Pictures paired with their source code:
= = = =
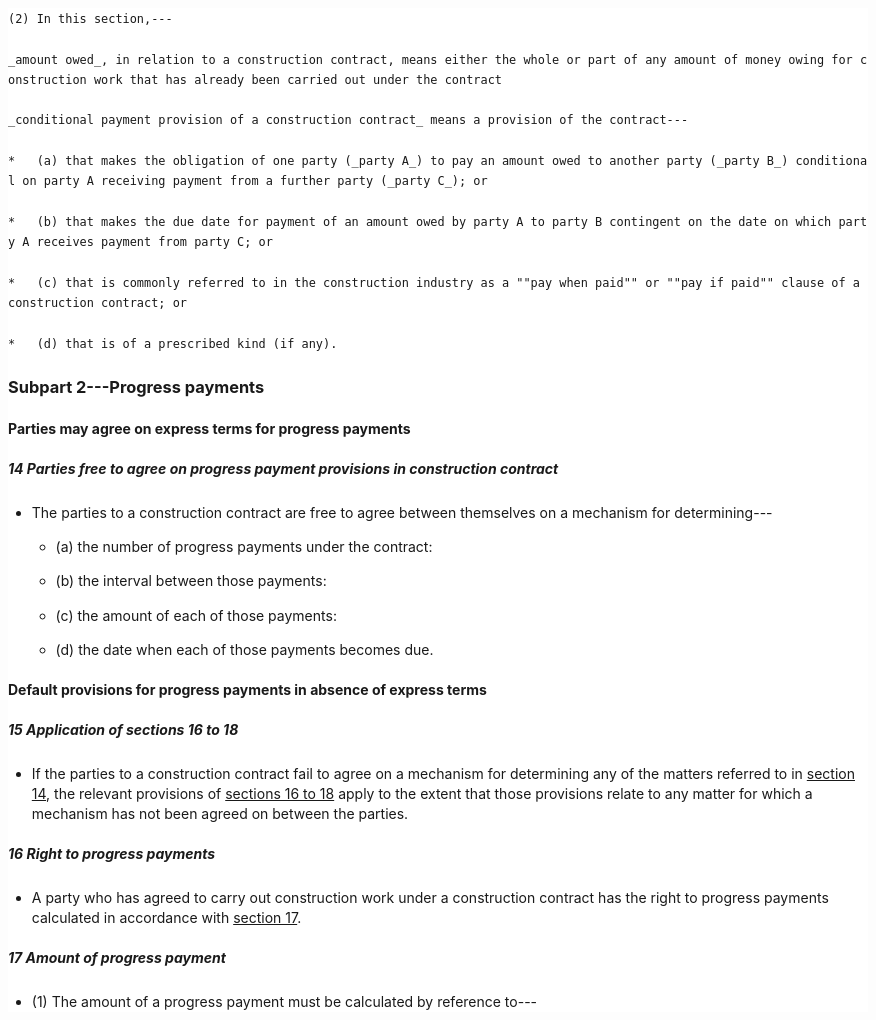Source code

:     (2) In this section,---
    
    _amount owed_, in relation to a construction contract, means either the whole or part of any amount of money owing for construction work that has already been carried out under the contract
    
    _conditional payment provision of a construction contract_ means a provision of the contract---
        
    *   (a) that makes the obligation of one party (_party A_) to pay an amount owed to another party (_party B_) conditional on party A receiving payment from a further party (_party C_); or
    
    *   (b) that makes the due date for payment of an amount owed by party A to party B contingent on the date on which party A receives payment from party C; or
    
    *   (c) that is commonly referred to in the construction industry as a ""pay when paid"" or ""pay if paid"" clause of a construction contract; or
    
    *   (d) that is of a prescribed kind (if any).
    
    

### Subpart 2---Progress payments

#### Parties may agree on express terms for progress payments

##### 14 Parties free to agree on progress payment provisions in construction contract
    
*   The parties to a construction contract are free to agree between themselves on a mechanism for determining---
        
    *   (a) the number of progress payments under the contract:
    
    *   (b) the interval between those payments:
    
    *   (c) the amount of each of those payments:
    
    *   (d) the date when each of those payments becomes due.
    
    

#### Default provisions for progress payments in absence of express terms

##### 15 Application of sections 16 to 18
    
*   If the parties to a construction contract fail to agree on a mechanism for determining any of the matters referred to in [section 14][24], the relevant provisions of [sections 16 to 18][27] apply to the extent that those provisions relate to any matter for which a mechanism has not been agreed on between the parties.

##### 16 Right to progress payments
    
*   A party who has agreed to carry out construction work under a construction contract has the right to progress payments calculated in accordance with [section 17][28].

##### 17 Amount of progress payment
    
*   (1) The amount of a progress payment must be calculated by reference to---
        

[0]: http://www.legislation.govt.nz/act/public/2002/0046/latest/link.aspx?id=DLM195466
[1]: http://www.legislation.govt.nz/act/public/2002/0046/latest/whole.html#DLM163062
[2]: http://www.legislation.govt.nz/act/public/2002/0046/latest/whole.html#DLM163063
[3]: http://www.legislation.govt.nz/act/public/2002/0046/latest/whole.html#DLM163064
[4]: http://www.legislation.govt.nz/act/public/2002/0046/latest/whole.html#DLM163065
[5]: http://www.legislation.govt.nz/act/public/2002/0046/latest/whole.html#DLM163066
[6]: http://www.legislation.govt.nz/act/public/2002/0046/latest/whole.html#DLM163067
[7]: http://www.legislation.govt.nz/act/public/2002/0046/latest/whole.html#DLM163068
[8]: http://www.legislation.govt.nz/act/public/2002/0046/latest/whole.html#DLM163069
[9]: http://www.legislation.govt.nz/act/public/2002/0046/latest/whole.html#DLM163070
[10]: http://www.legislation.govt.nz/act/public/2002/0046/latest/whole.html#DLM163241
[11]: http://www.legislation.govt.nz/act/public/2002/0046/latest/whole.html#DLM163244
[12]: http://www.legislation.govt.nz/act/public/2002/0046/latest/whole.html#DLM163263
[13]: http://www.legislation.govt.nz/act/public/2002/0046/latest/whole.html#DLM163264
[14]: http://www.legislation.govt.nz/act/public/2002/0046/latest/whole.html#DLM163265
[15]: http://www.legislation.govt.nz/act/public/2002/0046/latest/whole.html#DLM163266
[16]: http://www.legislation.govt.nz/act/public/2002/0046/latest/whole.html#DLM163267
[17]: http://www.legislation.govt.nz/act/public/2002/0046/latest/whole.html#DLM163268
[18]: http://www.legislation.govt.nz/act/public/2002/0046/latest/whole.html#DLM163269
[19]: http://www.legislation.govt.nz/act/public/2002/0046/latest/whole.html#DLM163270
[20]: http://www.legislation.govt.nz/act/public/2002/0046/latest/whole.html#DLM163271
[21]: http://www.legislation.govt.nz/act/public/2002/0046/latest/whole.html#DLM163272
[22]: http://www.legislation.govt.nz/act/public/2002/0046/latest/whole.html#DLM163280
[23]: http://www.legislation.govt.nz/act/public/2002/0046/latest/whole.html#DLM163281
[24]: http://www.legislation.govt.nz/act/public/2002/0046/latest/whole.html#DLM163282
[25]: http://www.legislation.govt.nz/act/public/2002/0046/latest/whole.html#DLM163283
[26]: http://www.legislation.govt.nz/act/public/2002/0046/latest/whole.html#DLM163284
[27]: http://www.legislation.govt.nz/act/public/2002/0046/latest/whole.html#DLM163285
[28]: http://www.legislation.govt.nz/act/public/2002/0046/latest/whole.html#DLM163286
[29]: http://www.legislation.govt.nz/act/public/2002/0046/latest/whole.html#DLM163288
[30]: http://www.legislation.govt.nz/act/public/2002/0046/latest/whole.html#DLM163289
[31]: http://www.legislation.govt.nz/act/public/2002/0046/latest/whole.html#DLM163290
[32]: http://www.legislation.govt.nz/act/public/2002/0046/latest/whole.html#DLM163299
[33]: http://www.legislation.govt.nz/act/public/2002/0046/latest/whole.html#DLM163400
[34]: http://www.legislation.govt.nz/act/public/2002/0046/latest/whole.html#DLM163401
[35]: http://www.legislation.govt.nz/act/public/2002/0046/latest/whole.html#DLM163402
[36]: http://www.legislation.govt.nz/act/public/2002/0046/latest/whole.html#DLM163403
[37]: http://www.legislation.govt.nz/act/public/2002/0046/latest/whole.html#DLM163404
[38]: http://www.legislation.govt.nz/act/public/2002/0046/latest/whole.html#DLM163405
[39]: http://www.legislation.govt.nz/act/public/2002/0046/latest/whole.html#DLM163406
[40]: http://www.legislation.govt.nz/act/public/2002/0046/latest/whole.html#DLM163407
[41]: http://www.legislation.govt.nz/act/public/2002/0046/latest/whole.html#DLM163408
[42]: http://www.legislation.govt.nz/act/public/2002/0046/latest/whole.html#DLM163412
[43]: http://www.legislation.govt.nz/act/public/2002/0046/latest/whole.html#DLM163413
[44]: http://www.legislation.govt.nz/act/public/2002/0046/latest/whole.html#DLM163415
[45]: http://www.legislation.govt.nz/act/public/2002/0046/latest/whole.html#DLM163416
[46]: http://www.legislation.govt.nz/act/public/2002/0046/latest/whole.html#DLM163417
[47]: http://www.legislation.govt.nz/act/public/2002/0046/latest/whole.html#DLM163418
[48]: http://www.legislation.govt.nz/act/public/2002/0046/latest/whole.html#DLM163419
[49]: http://www.legislation.govt.nz/act/public/2002/0046/latest/whole.html#DLM163420
[50]: http://www.legislation.govt.nz/act/public/2002/0046/latest/whole.html#DLM163421
[51]: http://www.legislation.govt.nz/act/public/2002/0046/latest/whole.html#DLM163422
[52]: http://www.legislation.govt.nz/act/public/2002/0046/latest/whole.html#DLM163424
[53]: http://www.legislation.govt.nz/act/public/2002/0046/latest/whole.html#DLM163425
[54]: http://www.legislation.govt.nz/act/public/2002/0046/latest/whole.html#DLM163426
[55]: http://www.legislation.govt.nz/act/public/2002/0046/latest/whole.html#DLM163427
[56]: http://www.legislation.govt.nz/act/public/2002/0046/latest/whole.html#DLM163428
[57]: http://www.legislation.govt.nz/act/public/2002/0046/latest/whole.html#DLM163429
[58]: http://www.legislation.govt.nz/act/public/2002/0046/latest/whole.html#DLM163430
[59]: http://www.legislation.govt.nz/act/public/2002/0046/latest/whole.html#DLM163431
[60]: http://www.legislation.govt.nz/act/public/2002/0046/latest/whole.html#DLM163432
[61]: http://www.legislation.govt.nz/act/public/2002/0046/latest/whole.html#DLM163433
[62]: http://www.legislation.govt.nz/act/public/2002/0046/latest/whole.html#DLM163434
[63]: http://www.legislation.govt.nz/act/public/2002/0046/latest/whole.html#DLM163435
[64]: http://www.legislation.govt.nz/act/public/2002/0046/latest/whole.html#DLM163436
[65]: http://www.legislation.govt.nz/act/public/2002/0046/latest/whole.html#DLM163437
[66]: http://www.legislation.govt.nz/act/public/2002/0046/latest/whole.html#DLM163438
[67]: http://www.legislation.govt.nz/act/public/2002/0046/latest/whole.html#DLM163439
[68]: http://www.legislation.govt.nz/act/public/2002/0046/latest/whole.html#DLM163440
[69]: http://www.legislation.govt.nz/act/public/2002/0046/latest/whole.html#DLM163441
[70]: http://www.legislation.govt.nz/act/public/2002/0046/latest/whole.html#DLM163442
[71]: http://www.legislation.govt.nz/act/public/2002/0046/latest/whole.html#DLM163443
[72]: http://www.legislation.govt.nz/act/public/2002/0046/latest/whole.html#DLM163444
[73]: http://www.legislation.govt.nz/act/public/2002/0046/latest/whole.html#DLM163445
[74]: http://www.legislation.govt.nz/act/public/2002/0046/latest/whole.html#DLM163446
[75]: http://www.legislation.govt.nz/act/public/2002/0046/latest/whole.html#DLM163447
[76]: http://www.legislation.govt.nz/act/public/2002/0046/latest/whole.html#DLM163448
[77]: http://www.legislation.govt.nz/act/public/2002/0046/latest/whole.html#DLM163449
[78]: http://www.legislation.govt.nz/act/public/2002/0046/latest/whole.html#DLM163450
[79]: http://www.legislation.govt.nz/act/public/2002/0046/latest/whole.html#DLM163451
[80]: http://www.legislation.govt.nz/act/public/2002/0046/latest/whole.html#DLM163452
[81]: http://www.legislation.govt.nz/act/public/2002/0046/latest/whole.html#DLM163456
[82]: http://www.legislation.govt.nz/act/public/2002/0046/latest/whole.html#DLM163457
[83]: http://www.legislation.govt.nz/act/public/2002/0046/latest/whole.html#DLM163458
[84]: http://www.legislation.govt.nz/act/public/2002/0046/latest/whole.html#DLM163459
[85]: http://www.legislation.govt.nz/act/public/2002/0046/latest/whole.html#DLM163460
[86]: http://www.legislation.govt.nz/act/public/2002/0046/latest/whole.html#DLM163461
[87]: http://www.legislation.govt.nz/act/public/2002/0046/latest/whole.html#DLM163462
[88]: http://www.legislation.govt.nz/act/public/2002/0046/latest/whole.html#DLM163463
[89]: http://www.legislation.govt.nz/act/public/2002/0046/latest/whole.html#DLM163464
[90]: http://www.legislation.govt.nz/act/public/2002/0046/latest/whole.html#DLM163465
[91]: http://www.legislation.govt.nz/act/public/2002/0046/latest/whole.html#DLM163466
[92]: http://www.legislation.govt.nz/act/public/2002/0046/latest/whole.html#DLM163467
[93]: http://www.legislation.govt.nz/act/public/2002/0046/latest/whole.html#DLM163468
[94]: http://www.legislation.govt.nz/act/public/2002/0046/latest/whole.html#DLM163470
[95]: http://www.legislation.govt.nz/act/public/2002/0046/latest/whole.html#DLM163471
[96]: http://www.legislation.govt.nz/act/public/2002/0046/latest/whole.html#DLM163472
[97]: http://www.legislation.govt.nz/act/public/2002/0046/latest/whole.html#DLM163475
[98]: http://www.legislation.govt.nz/act/public/2002/0046/latest/whole.html#DLM163476
[99]: http://www.legislation.govt.nz/act/public/2002/0046/latest/whole.html#DLM163477
[100]: http://www.legislation.govt.nz/act/public/2002/0046/latest/whole.html#DLM163478
[101]: http://www.legislation.govt.nz/act/public/2002/0046/latest/whole.html#DLM163479
[102]: http://www.legislation.govt.nz/act/public/2002/0046/latest/whole.html#DLM163480
[103]: http://www.legislation.govt.nz/act/public/2002/0046/latest/whole.html#DLM163481
[104]: http://www.legislation.govt.nz/act/public/2002/0046/latest/whole.html#DLM163482
[105]: http://www.legislation.govt.nz/act/public/2002/0046/latest/whole.html#DLM163483
[106]: http://www.legislation.govt.nz/act/public/2002/0046/latest/whole.html#DLM163484
[107]: http://www.legislation.govt.nz/act/public/2002/0046/latest/whole.html#DLM163485
[108]: http://www.legislation.govt.nz/act/public/2002/0046/latest/whole.html#DLM163486
[109]: http://www.legislation.govt.nz/act/public/2002/0046/latest/whole.html#DLM163487
[110]: http://www.legislation.govt.nz/act/public/2002/0046/latest/whole.html#DLM163488
[111]: http://www.legislation.govt.nz/act/public/2002/0046/latest/whole.html#DLM163489
[112]: http://www.legislation.govt.nz/act/public/2002/0046/latest/link.aspx?id=DLM403282
[113]: http://www.legislation.govt.nz/act/public/2002/0046/latest/link.aspx?id=DLM133619
[114]: http://www.legislation.govt.nz/act/public/2002/0046/latest/link.aspx?id=DLM139987
[115]: http://www.legislation.govt.nz/act/public/2002/0046/latest/link.aspx?id=DLM172479
[116]: http://www.legislation.govt.nz/act/public/2002/0046/latest/link.aspx?id=DLM139980
[117]: http://www.legislation.govt.nz/act/public/2002/0046/latest/link.aspx?id=DLM384385
[118]: http://www.legislation.govt.nz/act/public/2002/0046/latest/link.aspx?id=DLM333795
[119]: http://www.legislation.govt.nz/act/public/2002/0046/latest/link.aspx?id=DLM58619
[120]: http://www.legislation.govt.nz/act/public/2002/0046/latest/link.aspx?id=DLM405713
[121]: http://www.legislation.govt.nz/act/public/2002/0046/latest/link.aspx?id=DLM32826
[122]: http://www.legislation.govt.nz/act/public/2002/0046/latest/link.aspx?id=DLM403529
[123]: http://www.legislation.govt.nz/act/public/2002/0046/latest/link.aspx?id=DLM404184
[124]: http://www.legislation.govt.nz/act/public/2002/0046/latest/link.aspx?id=DLM243611
[125]: http://www.legislation.govt.nz/act/public/2002/0046/latest/link.aspx?id=DLM2033100
[126]: http://www.legislation.govt.nz/act/public/2002/0046/latest/link.aspx?id=DLM2033127
[127]: http://www.legislation.govt.nz/act/public/2002/0046/latest/link.aspx?id=DLM385968
[128]: http://www.legislation.govt.nz/act/public/2002/0046/latest/link.aspx?id=DLM144948
[129]: http://www.legislation.govt.nz/act/public/2002/0046/latest/link.aspx?id=DLM321697
[130]: http://www.legislation.govt.nz/act/public/2002/0046/latest/link.aspx?id=DLM2033287
[131]: http://www.legislation.govt.nz/act/public/2002/0046/latest/link.aspx?id=DLM387857
[132]: http://www.legislation.govt.nz/act/public/2002/0046/latest/link.aspx?id=DLM31565
[133]: http://www.legislation.govt.nz/act/public/2002/0046/latest/link.aspx?id=DLM154671
[134]: http://www.legislation.govt.nz/act/public/2002/0046/latest/link.aspx?id=DLM242775
[135]: http://www.legislation.govt.nz/act/public/2002/0046/latest/link.aspx?id=DLM146601
[136]: http://www.pco.parliament.govt.nz/reprints/
[137]: http://www.legislation.govt.nz/act/public/2002/0046/latest/link.aspx?id=DLM195439
[138]: http://www.pco.parliament.govt.nz/editorial-conventions/
[139]: http://www.legislation.govt.nz/act/public/2002/0046/latest/link.aspx?id=DLM195468
[140]: http://www.legislation.govt.nz/act/public/2002/0046/latest/link.aspx?id=DLM195470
= = = =
## Required work
Copy everything from the line containing "##### 17 Amount of progress payment" down to the line containing "(1) The amount", changing "progress payment" to "interim payment" and leaving all other text as it is.

## Output below
##### 17 Amount of interim payment
    
*   (1) The amount of a interim payment must be calculated by reference to---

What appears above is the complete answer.